I am a new R enthusiast working on expanding my knowledge. I am reading the An Introduction To Data Cleaning With R article by Edwin de Jonge and Mark van der Loo. I am working on exercise 2.4 and I would appreciate it if someone could confirm my technique in solving this specific problem: This is the original data:
1 // Survey data. Created : 21 May 2013
2 // Field 1: Gender
3 // Field 2: Age (in years)
4 // Field 3: Weight (in kg)
5 M;28;81.3
6 male;45;
7 Female;17;57,2
8 fem.;64;62.8
This is a cleaner version that I was able to construct:
df:
Gender Age..in.years. Weight..in.kg.
1 M 28 81.3
2 male 45 <NA>
3 Female 17 57,2
4 fem. 64 62.8
Now this is what I get from recoding using adist
D:
rawtext coded
1 M male
2 male male
3 Female female
4 fem. female
Now I have to transform the Gender column into a factor variable with labels man and woman.
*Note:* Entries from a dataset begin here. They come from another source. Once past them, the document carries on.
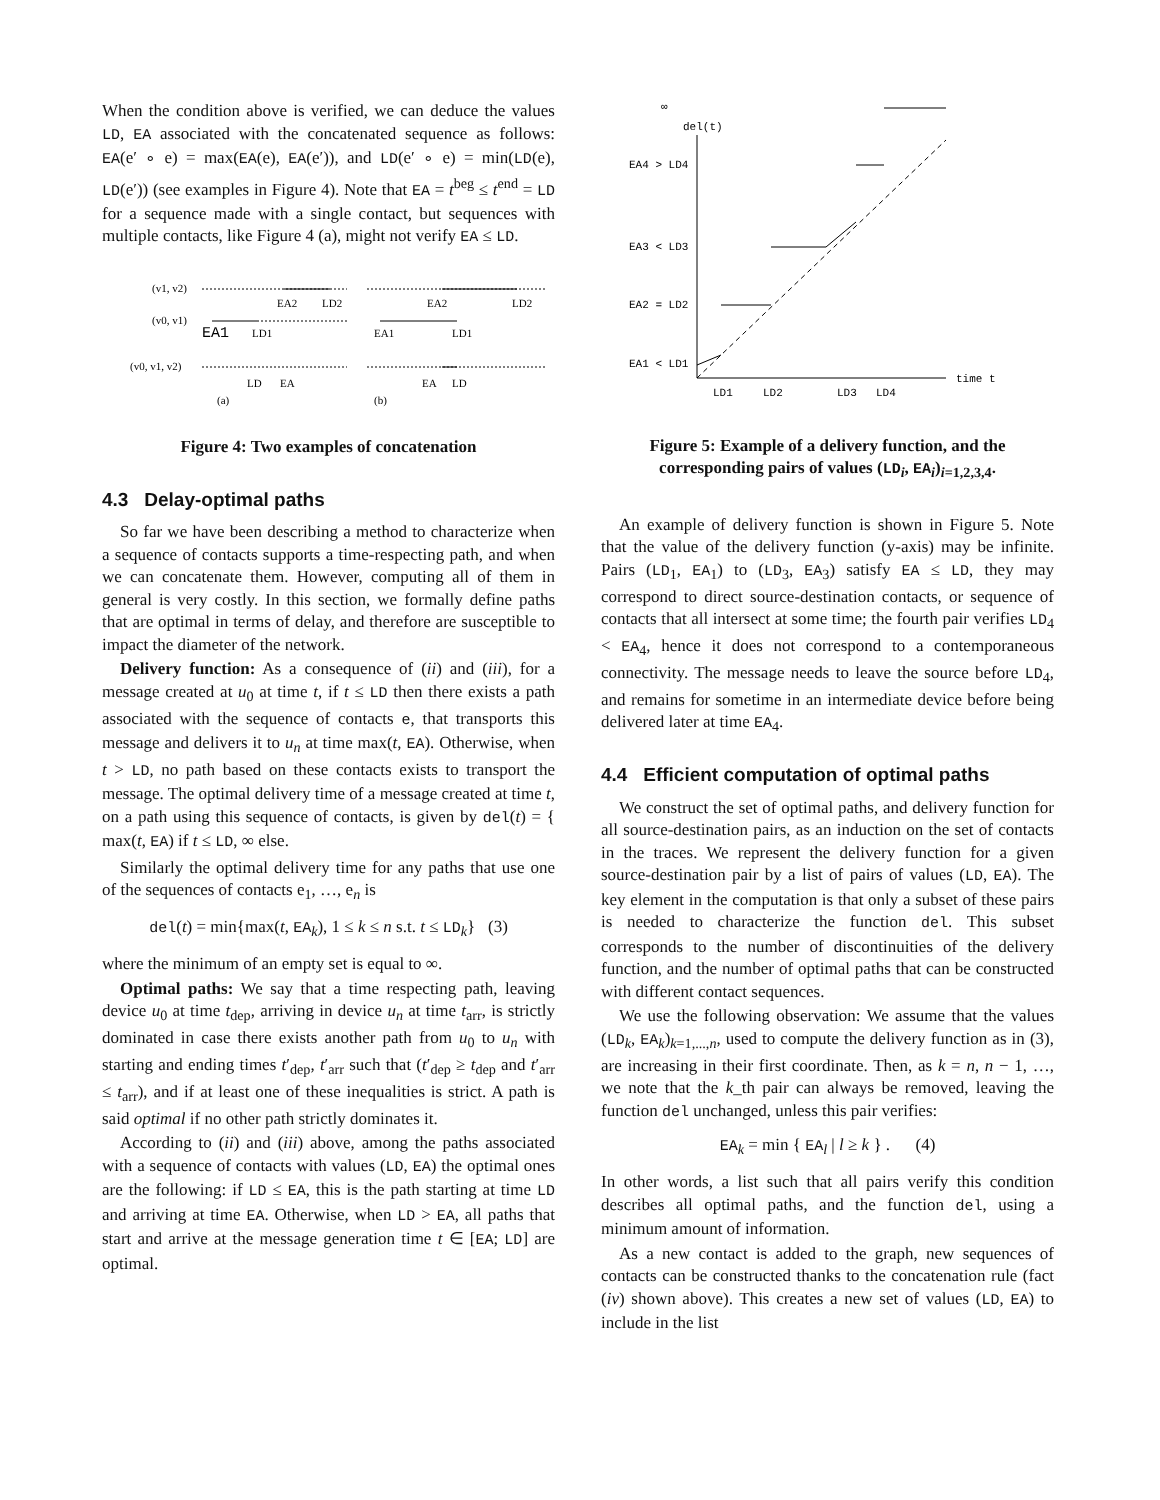When the condition above is verified, we can deduce the values LD, EA associated with the concatenated sequence as follows: EA(e′ ∘ e) = max(EA(e), EA(e′)), and LD(e′ ∘ e) = min(LD(e), LD(e′)) (see examples in Figure 4). Note that EA = t<sup>beg</sup> ≤ t<sup>end</sup> = LD for a sequence made with a single contact, but sequences with multiple contacts, like Figure 4 (a), might not verify EA ≤ LD.
(v1, v2)
(v0, v1)
(v0, v1, v2)
EA1
LD1
EA2
LD2
LD
EA
(a)
EA1
LD1
EA2
LD2
EA
LD
(b)
Figure 4: Two examples of concatenation
4.3 Delay-optimal paths
So far we have been describing a method to characterize when a sequence of contacts supports a time-respecting path, and when we can concatenate them. However, computing all of them in general is very costly. In this section, we formally define paths that are optimal in terms of delay, and therefore are susceptible to impact the diameter of the network.
Delivery function: As a consequence of (ii) and (iii), for a message created at u<sub>0</sub> at time t, if t ≤ LD then there exists a path associated with the sequence of contacts e, that transports this message and delivers it to u<sub>n</sub> at time max(t, EA). Otherwise, when t > LD, no path based on these contacts exists to transport the message. The optimal delivery time of a message created at time t, on a path using this sequence of contacts, is given by del(t) = { max(t, EA) if t ≤ LD, ∞ else.
Similarly the optimal delivery time for any paths that use one of the sequences of contacts e<sub>1</sub>, …, e<sub>n</sub> is
del(t) = min{max(t, EA<sub>k</sub>), 1 ≤ k ≤ n s.t. t ≤ LD<sub>k</sub>} (3)
where the minimum of an empty set is equal to ∞.
Optimal paths: We say that a time respecting path, leaving device u<sub>0</sub> at time t<sub>dep</sub>, arriving in device u<sub>n</sub> at time t<sub>arr</sub>, is strictly dominated in case there exists another path from u<sub>0</sub> to u<sub>n</sub> with starting and ending times t′<sub>dep</sub>, t′<sub>arr</sub> such that (t′<sub>dep</sub> ≥ t<sub>dep</sub> and t′<sub>arr</sub> ≤ t<sub>arr</sub>), and if at least one of these inequalities is strict. A path is said optimal if no other path strictly dominates it.
According to (ii) and (iii) above, among the paths associated with a sequence of contacts with values (LD, EA) the optimal ones are the following: if LD ≤ EA, this is the path starting at time LD and arriving at time EA. Otherwise, when LD > EA, all paths that start and arrive at the message generation time t ∈ [EA; LD] are optimal.
∞
del(t)
EA4 > LD4
EA3 < LD3
EA2 = LD2
EA1 < LD1
LD1
LD2
LD3
LD4
time t
Figure 5: Example of a delivery function, and the corresponding pairs of values (LD<sub>i</sub>, EA<sub>i</sub>)<sub>i=1,2,3,4</sub>.
An example of delivery function is shown in Figure 5. Note that the value of the delivery function (y-axis) may be infinite. Pairs (LD<sub>1</sub>, EA<sub>1</sub>) to (LD<sub>3</sub>, EA<sub>3</sub>) satisfy EA ≤ LD, they may correspond to direct source-destination contacts, or sequence of contacts that all intersect at some time; the fourth pair verifies LD<sub>4</sub> < EA<sub>4</sub>, hence it does not correspond to a contemporaneous connectivity. The message needs to leave the source before LD<sub>4</sub>, and remains for sometime in an intermediate device before being delivered later at time EA<sub>4</sub>.
4.4 Efficient computation of optimal paths
We construct the set of optimal paths, and delivery function for all source-destination pairs, as an induction on the set of contacts in the traces. We represent the delivery function for a given source-destination pair by a list of pairs of values (LD, EA). The key element in the computation is that only a subset of these pairs is needed to characterize the function del. This subset corresponds to the number of discontinuities of the delivery function, and the number of optimal paths that can be constructed with different contact sequences.
We use the following observation: We assume that the values (LD<sub>k</sub>, EA<sub>k</sub>)<sub>k=1,...,n</sub>, used to compute the delivery function as in (3), are increasing in their first coordinate. Then, as k = n, n − 1, …, we note that the k_th pair can always be removed, leaving the function del unchanged, unless this pair verifies:
EA<sub>k</sub> = min { EA<sub>l</sub> | l ≥ k } . (4)
In other words, a list such that all pairs verify this condition describes all optimal paths, and the function del, using a minimum amount of information.
As a new contact is added to the graph, new sequences of contacts can be constructed thanks to the concatenation rule (fact (iv) shown above). This creates a new set of values (LD, EA) to include in the list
I have no idea how to proceed and I am thinking of changing the gender column of the data to the following column vector:
f <- factor(D$coded, levels = c("male", "female"), labels = c("man", "woman"))
which returns:
[1] man man woman woman
Levels: man woman
Am I correct or plain wrong?; Is there a way to use transform to directly change the Gender variable in df? i.e. is it better to do:
df$Gender <- plyr::revalue(D$coded, c(male = "man", female = "woman"))
Or is there another way to change the observations of the Gender variable to "man" or "woman" without using multiple ifesle commands?
I am trying to get answers by learning more about factors but nothing quite similar to this pops up anywhere. Thanks.